Hari Krishnan opened the program with a lengthy selection of dances from “The King’s Salon.” His “Mandori Shabdam” solo was a charming highlight, with the choreographer showing off his gendered deconstruction of Devadasi dance with great flair.  It’s a bit cheeky, I know, but I think he’s pioneering a new form for modern day Diva-dasis.  He maintained an assured panache that oozed joy.  This level of self-enjoyment is most apparent in an artist who has devoted himself to specific study while willingly employing a playful grasp of the material.  While Nalin Bisnath and Hiroshi Miyamoto, members of his troupe inDANCE, performed admirably, their smiles felt like those of entertainers while his carried the ecstasy of an acolyte.

Preeti Vasudevan showed “Past Present,” a work that carried the most obvious trappings of contemporary dance.  Following the complex musical structures and vibrancy of the previous work, we were very clearly asked to shift aesthetics when Hsiao-Jou Tang appears dancing silently in a downlit pool.  She is joined by Lauren Ohmer and the two women dance through the duet with strong technical skill and presence.  There are deep knee bends, kapitta hastas, stomping, and the half-seated ardhamandala (something like ballet’s second position plie) to reference Bharatanatyam’s fundamental vocabularies, but the sense is strongly a classical, Western one.

Aparna Sindhoor’s “A Story and a Song” is a delightful, light-hearted collection of far-flung influences.  Drawing on folklore from Kannada (a southern Indian language), Native American tales and contemporary women’s narratives, the work uses live song, comedy, kalaripayatt (a southern Indian martial art form), aerial fabric work, Yoga, dance, and good-old-fashioned storytelling to delve into love.  In the context of the evening (and the festival), the dance sometimes felt incidental, with the engaging performers’ playful repartee and the continuing, developing narrative taking over, but it reminded me of how delightful it was to discover – several years ago as a member of a Ford Foundation supported contingent of Asian American artists – at the Asian Women’s Theater Conference in New Delhi, that in India theater has not been divorced from dance.  Sindhoor and her cast bring the disparate elements together in witty and simply satisfying ways.

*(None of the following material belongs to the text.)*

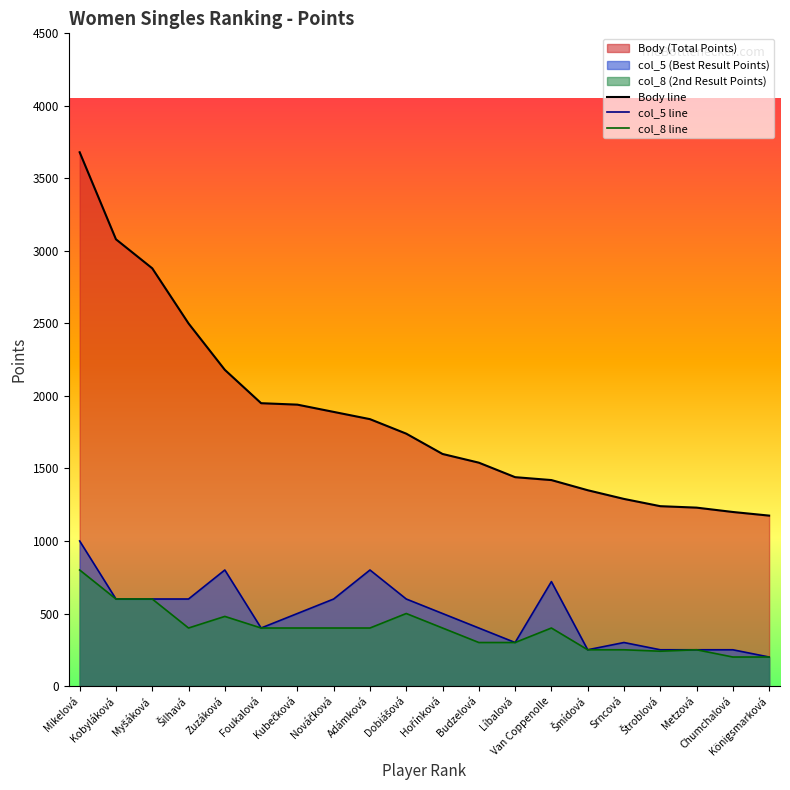

True or false: Body has a value of 3080 at Kobyláková.

True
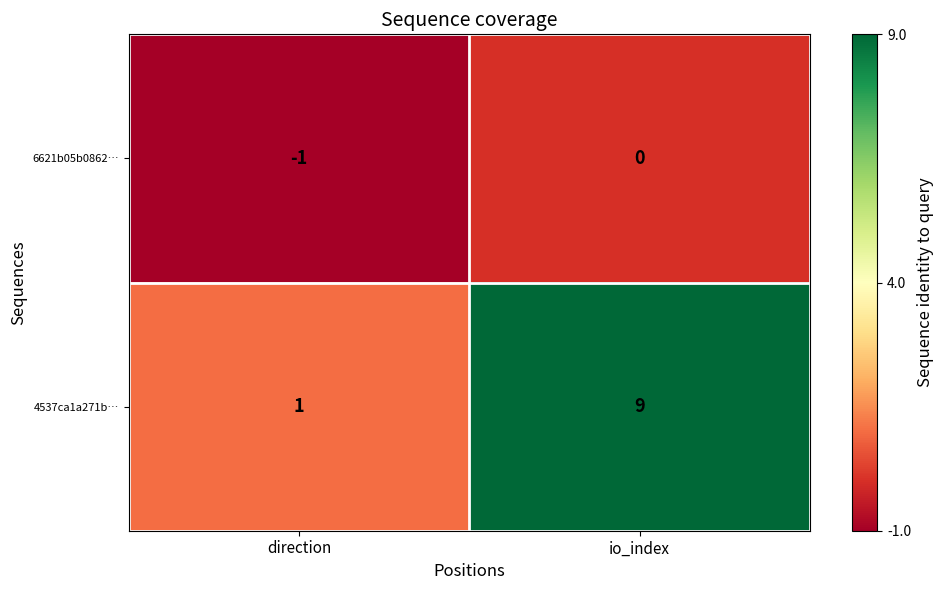

Which series has the largest total across all categories?

4537ca1a271b…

Srinivasan’s trio “Dusk,” was more meditative prelude than completed work.  By the time the idea had established itself, the three women were slowly disappearing into the wings.  It was a compelling start that mostly highlighted the choreographer’s maturity as a performer.  Her ability to exude calm while moving smoothly through the space drew our attention to the simple, sinewy rippling of a hand.  It also revealed the challenge of “settling,” of dropping one’s energy signature to reflect a focused serenity, for the other two dancers who handled the slowness with different levels of ease.

The evening closed with Srinivasan’s virtuosic performance of Sri CV Chandrasekhar’s “Sankara Rudra,” an extremely vigorous piece filled with demanding one-legged balances, complex rhythmic play, and rapidly changing facial expressions.  Srinivasan’s performance displayed a rigorous commitment to refining her practice, showing the difference between executing, or even mastering, steps and articulating every part of the body like a flame.  She employs a subtle richness in each gesture, each focus shift, each fiery depiction of Shiva that quickly turns into a benevolent anjali hasta (prayer hands). Despite the many efforts at innovation, the rousing closing number revealed the satisfaction of a watching a practitioner deeply invested in following a form to its heart.